Saturday, July 26, 2014

There But For The Grace of God......

This Judge (in fact a Recorder, who has the powers of a circuit judge but sits part-time) has been reported to the authorities for apparently falling asleep on the Bench. The usual suspects have lined up to denounce him, and Vera Baird, who ought to know better, has just told the BBC  this casts the criminal system in a bad light, or words to that effect. She is reported thus: 
 Former solicitor general Vera Baird said she was shocked by the allegation.
"It's a pretty personally insulting thing for somebody when you're describing probably the most important event in your life.
"But also what does it say about the state, about judicial governance, about the criminal justice system?"
She added it would reinforce general views that the judiciary "are out of touch".
This is utter nonsense: what it proves is that the judiciary is made up of human beings, most of them well the wrong side of forty, and some a good deal older than that, and therefore prone to nodding off at times
Now if the unfortunate  Recorder  had bullied a witness or misdirected the jury, or committed any one of the judicial sins that amount to misconduct, then they are sins of commission. To fall asleep is a misfortune: I have sometimes felt drowsiness creeping up on me, particularly on a warm afternoon two hours in, in a court with ineffective air conditioning and being forced to listen to an advocate who thinks he is being paid by the yard. I sit with two colleagues, and as I am usually the one in the middle I keep an eye on the other two, and I hope that they will keep an eye on me.
I used to sit with a colleague, now retired, who was a local GP. In potentially soporific cases we agreed to monitor each other.
There cannot be many magistrates and judges who have never come close to dropping off.

I hope that the JCO cuts the guy a little slack. Unfortunately the rules will forbid him from ever disclosing his point of view.

Friday, July 18, 2014

Où Sont Les Flics D'Antan?

As one does. I devoted the occasional; lazy hour, glass in hand, during my recent holiday, to thinking about small issues, and one of the first to come to mind was that we had driven from the Thames Valley to a few km west of Quimper. without seeing a single traffic cop, English or French, in car or on bike.
The French seem to have followed the English lead in pretty much doing away with manned policing. When I first became a JP we dedicated one courtroom four days a week to traffic matters; today many of us do not see a traffic case in six months. The cost-driven move to a fixed-penalty regime means that many police officers make day to day judicial decisions.


Friday, July 11, 2014

Pi**-up Failure In Brewery

Today I wasted my morning, having got up an hour early, and driven into West London. Another magistrate did the same, as did a Circuit Judge, numerous court staff, learned counsel, and their supporting lawyers.

Due to the kind of sloppy preparation that is routine from today's slimmed-down CPS, we had neither of our two witnesses, and the prosecution papers were pathetically disorganised.

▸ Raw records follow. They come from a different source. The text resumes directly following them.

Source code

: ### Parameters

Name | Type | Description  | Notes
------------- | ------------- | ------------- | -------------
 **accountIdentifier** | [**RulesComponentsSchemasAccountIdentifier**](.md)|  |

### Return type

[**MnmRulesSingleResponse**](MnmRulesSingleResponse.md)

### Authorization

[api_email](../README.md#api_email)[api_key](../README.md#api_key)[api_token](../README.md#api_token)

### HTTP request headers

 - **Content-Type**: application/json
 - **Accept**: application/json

It wasn't even clear what offences he had been convicted of, and whether the 1872 Act or the 1990-whatsit applied. The Bench trooped outside, as one does, and phone calls were made while we drank coffee. Ten minutes later we went back into court where the CPS threw in their hand and offered no evidence. Appeal allowed, conviction and sentence quashed, defendant's costs order made to be taxed from central funds. My colleague and I cancelled lunch and went home having achieved absolutely nothing at considerable public expense.

I fully understand the Government's overriding need to cut spending, and to sort out the deficit, but the cuts to criminal justice amount to classic false economy, at the level in which I work.

And by the way, all three of us on the bench were a bit surprised at the costs order but Hizonner looked up chapter and verse in the three-inch thick law tome that was in front of him, and yes we could, so we did.

Wednesday, July 09, 2014

Ker-Ching! (Part 2 of a Never Ending Series)

The Times has a first class scoop today about a sophisticated tax-avoidance scheme that has been used by public figures. The Times sits behind its paywall but the Mail picks up the story this morning, under a headline that included doctors and judges among the would-be evaders. That is suspicious - for one thing the press are very free with whom they style a judge (eg Ms Briscoe) and the person involved might well be a deputy District Judge at Mudtown-on-the-Wolds County Court. Secondly, judges earn a fraction of the sums that the people named by the Times are pulling in. A Circuit Judge won't  bring in much more than £130,000, and that is petty cash to most of those named by the Times.

This story will run for a while, I suspect.

Saturday, July 05, 2014

Cynical? Moi? Make it Realistic, Then

I first received the news of Rolf Harris' sentence when I was away on holiday, and it did not surprise me, but what did surprise me was the announcement, immediately after sentence was pronounced, that the sentence was being referred upwards as Unduly Lenient. I understand that such an application can be made by anyone within about four weeks of the pronouncement but this seemed to be extraordinarily swift.
Then it clicked:- just imagine that a tabloid newspaper had a reporter primed and ready to make the application in his private capacity, with a motorbike messenger on standby outside.
Commenters in the tabloids have shown their customary mixture of relish and sadism over the fact that a ruined man stands to die incarcerated. The law makes that unavoidable, but what do these people want?